Chronique : Celle qui nous colle aux bottes (Rue de l'échiquier)

Il y a 1 semaine 27

E n fin de cursus à l’École nationale supérieure des Arts Décoratifs, Marine doit rendre un mémoire sur le sujet de son choix. Elle pense immédiatement à ses racines et au décalage toujours plus grand entre campagne et ville. En effet, cette fille d’agriculteur « émigrée » à Paris et pratiquement devenue bobo est bien placée pour constater le fossé creusé par l’ignorance entre ces deux mondes. Obligations de rendement, contraintes de production versus chute de la biodiversité et pollution des sols, le combat est âpre et rares sont ceux qui arrivent à dialoguer. Ce beau projet lui permettra également de se reconnecter avec les siens.

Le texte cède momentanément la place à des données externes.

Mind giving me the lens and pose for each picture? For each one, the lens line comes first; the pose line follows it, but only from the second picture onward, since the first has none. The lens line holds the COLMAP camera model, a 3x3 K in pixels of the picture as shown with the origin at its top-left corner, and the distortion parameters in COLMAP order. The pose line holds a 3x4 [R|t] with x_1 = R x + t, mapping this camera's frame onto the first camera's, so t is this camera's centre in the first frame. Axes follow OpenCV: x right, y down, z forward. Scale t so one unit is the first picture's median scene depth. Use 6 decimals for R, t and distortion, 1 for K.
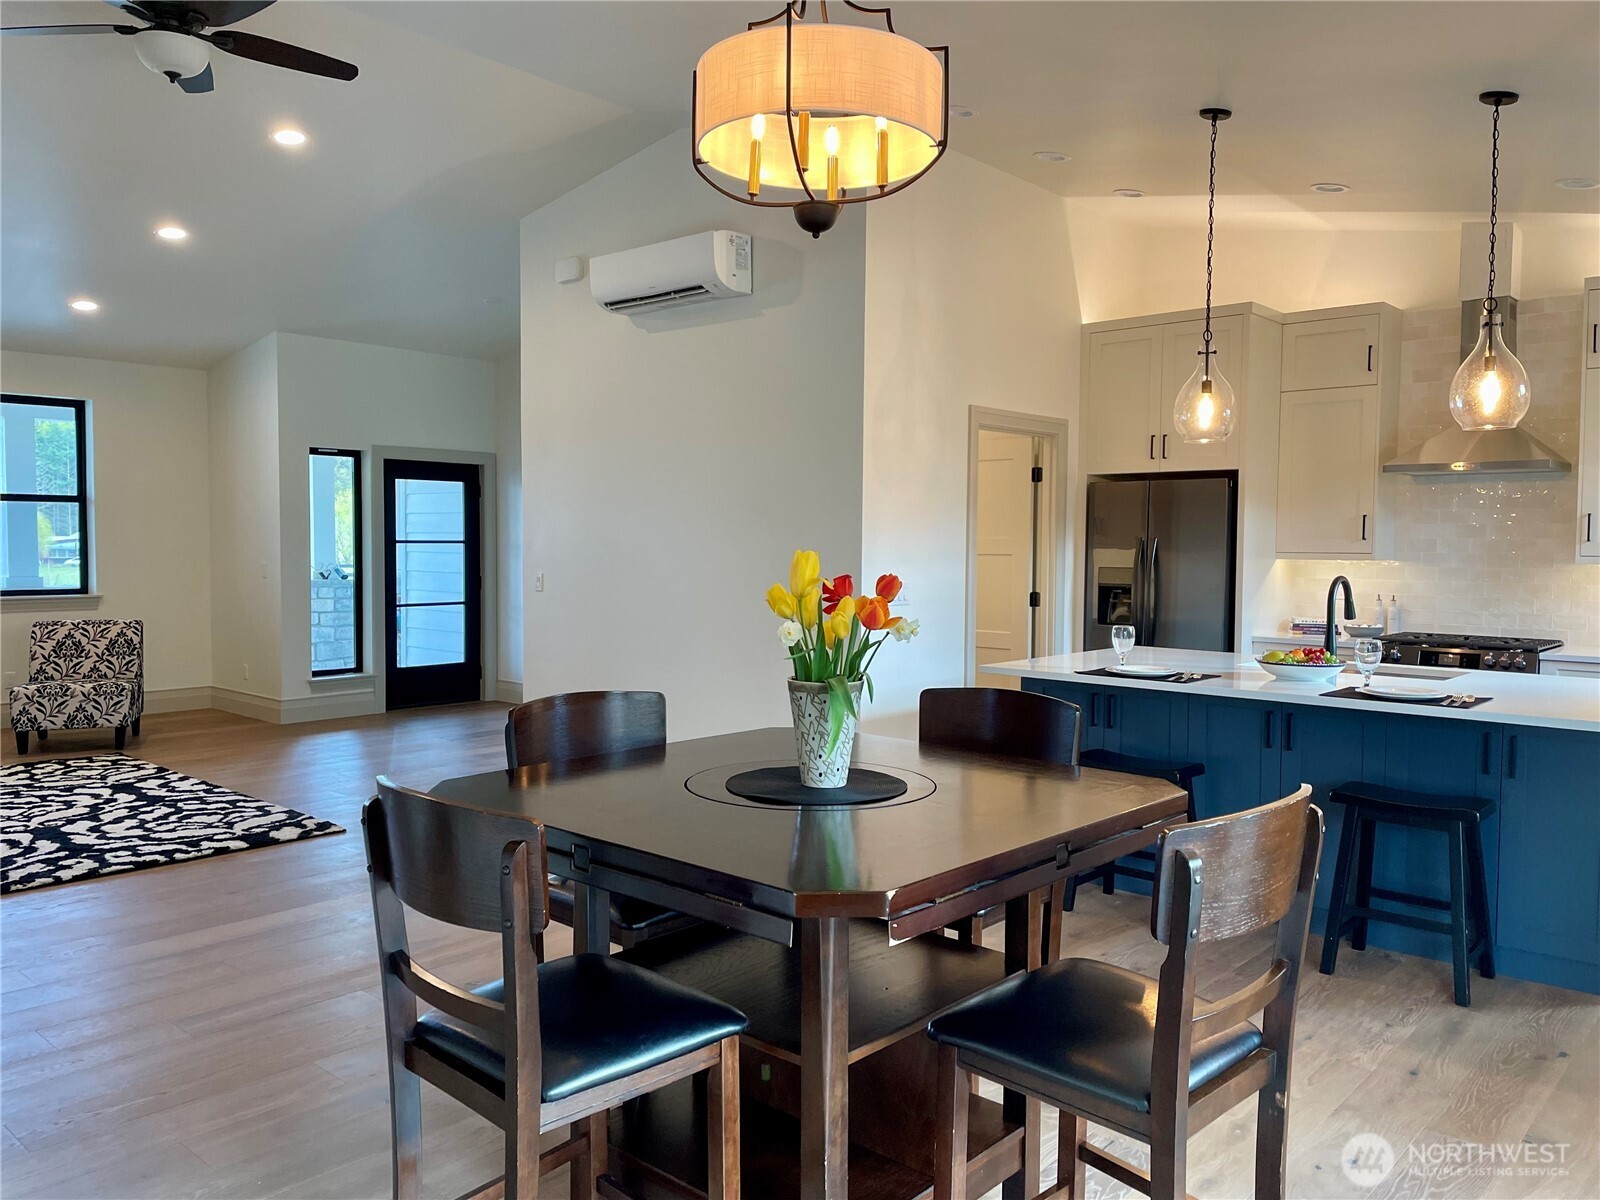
lens RADIAL K [[1215.3, 0, 793.2], [0, 1215.3, 590.0], [0, 0, 1]] dist [0.082442, -0.101827]
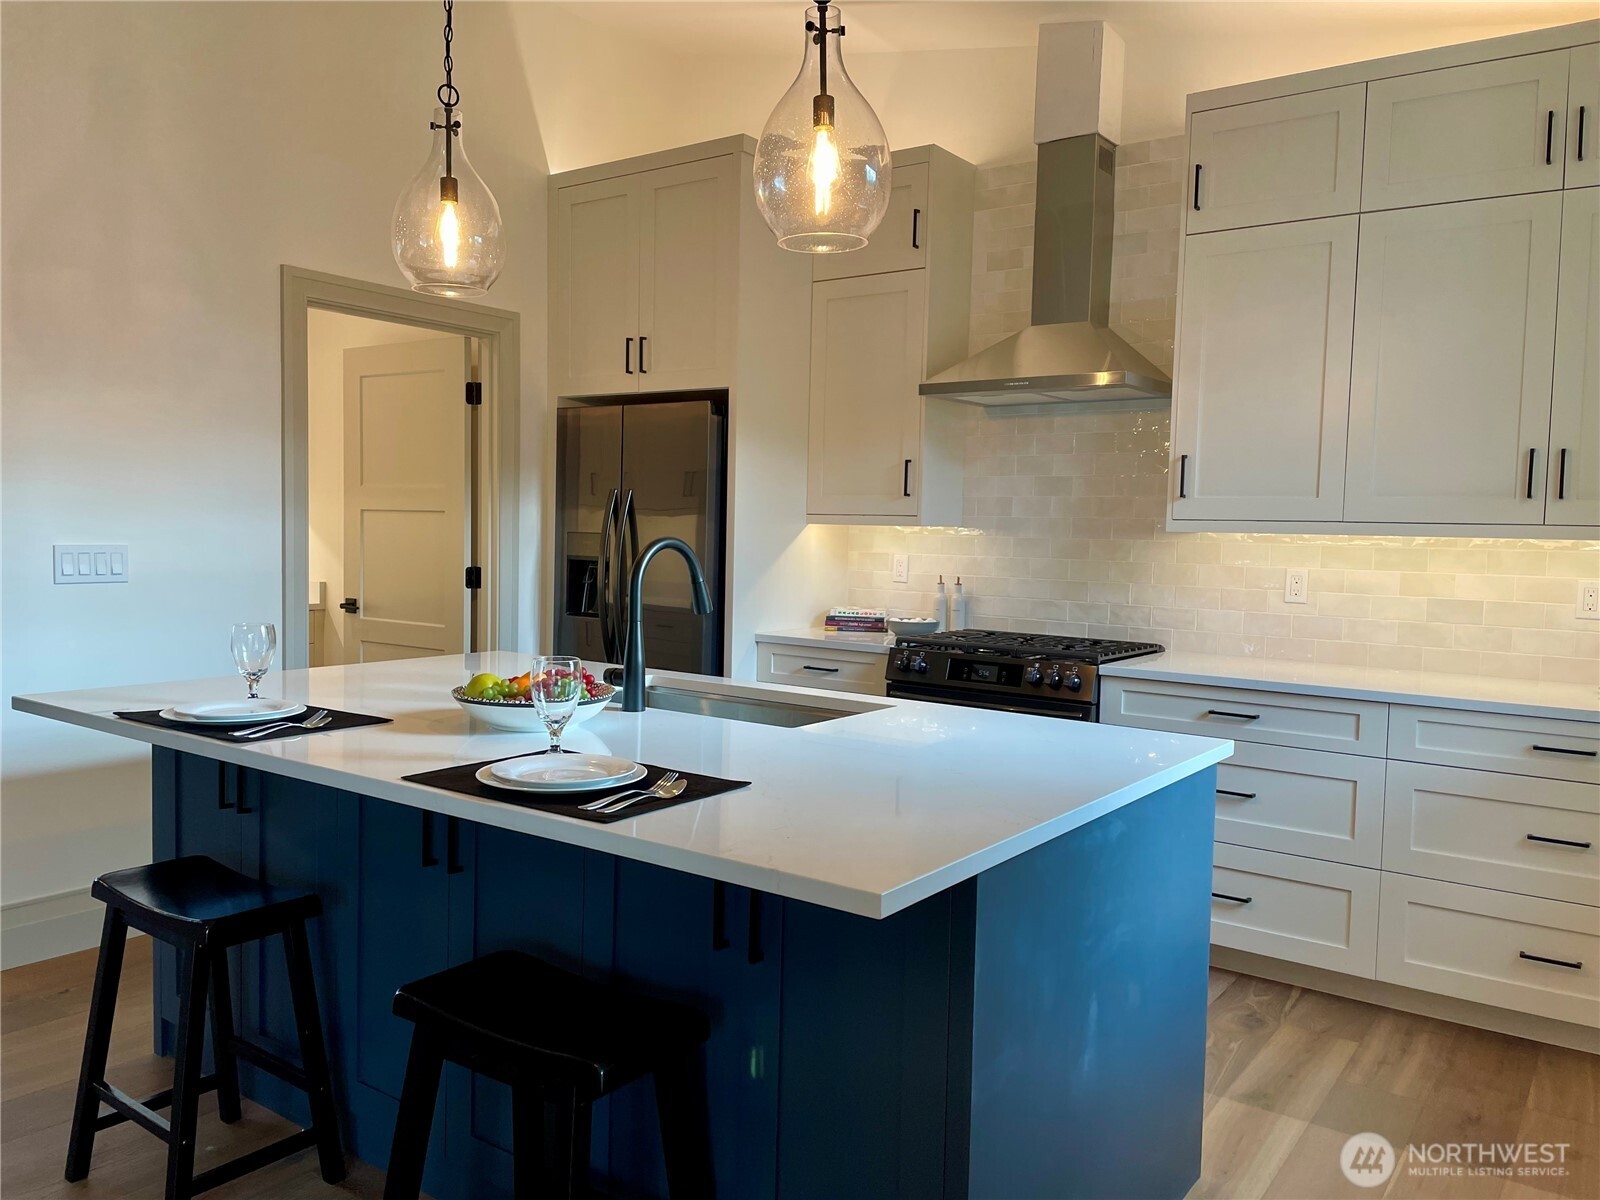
lens RADIAL K [[1215.3, 0, 792.0], [0, 1215.3, 606.4], [0, 0, 1]] dist [0.082442, -0.101827]
pose [[0.994794, 0.009352, 0.101472, 0.324593], [-0.012088, 0.999579, 0.026386, 0.003805], [-0.101183, -0.027475, 0.994488, 0.319831]]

Premier livre d’une autrice encore en rodage, Celle qui nous colle aux bottes est une bande dessinée documentaire doublée d’un témoignage autobiographique sincère et sympathique. L’approche générale fait immanquablement penser au Étienne Davodeau de Rural! ou des Ignorants, voire, par moments, à Derf Backderf et son Trashed. Le ton est donné, le réel et l’humain trônent au centre des débats. Évidemment un peu scolaire, la narration est néanmoins bien structurée et globalement complète. La scénariste prend le temps d’entendre les différents points de vue avant d’avancer des solutions possibles ou acceptables, tant pour l’environnement que les producteurs. En prime, un suspens final : arrivera-t-elle à convaincre son père d’y aller mollo avec le glyphosate ?

Débuter sa carrière avec un ouvrage de deux cent pages est très courageux. En étant direct, il est impossible de dire que le résultat, spécialement graphique, s’avère décoiffant. Le trait est hésitant et souvent maladroit. Heureusement, le découpage et la mise en scène se montrent plus solides et rendent la lecture agréable et même prenante. La dessinatrice n’a pas abdiqué devant l’ampleur de sa tâche et réussit à proposer un tout cohérent sur la longueur. Face à la pagination et à l’ambition de l’album, c’est déjà une victoire en soi.

Malgré quelques hésitations au niveau des illustrations, Celle qui nous colle aux bottes est une première œuvre honorable qui devrait parler à tous ceux que le futur de la planète inquiète et interroge.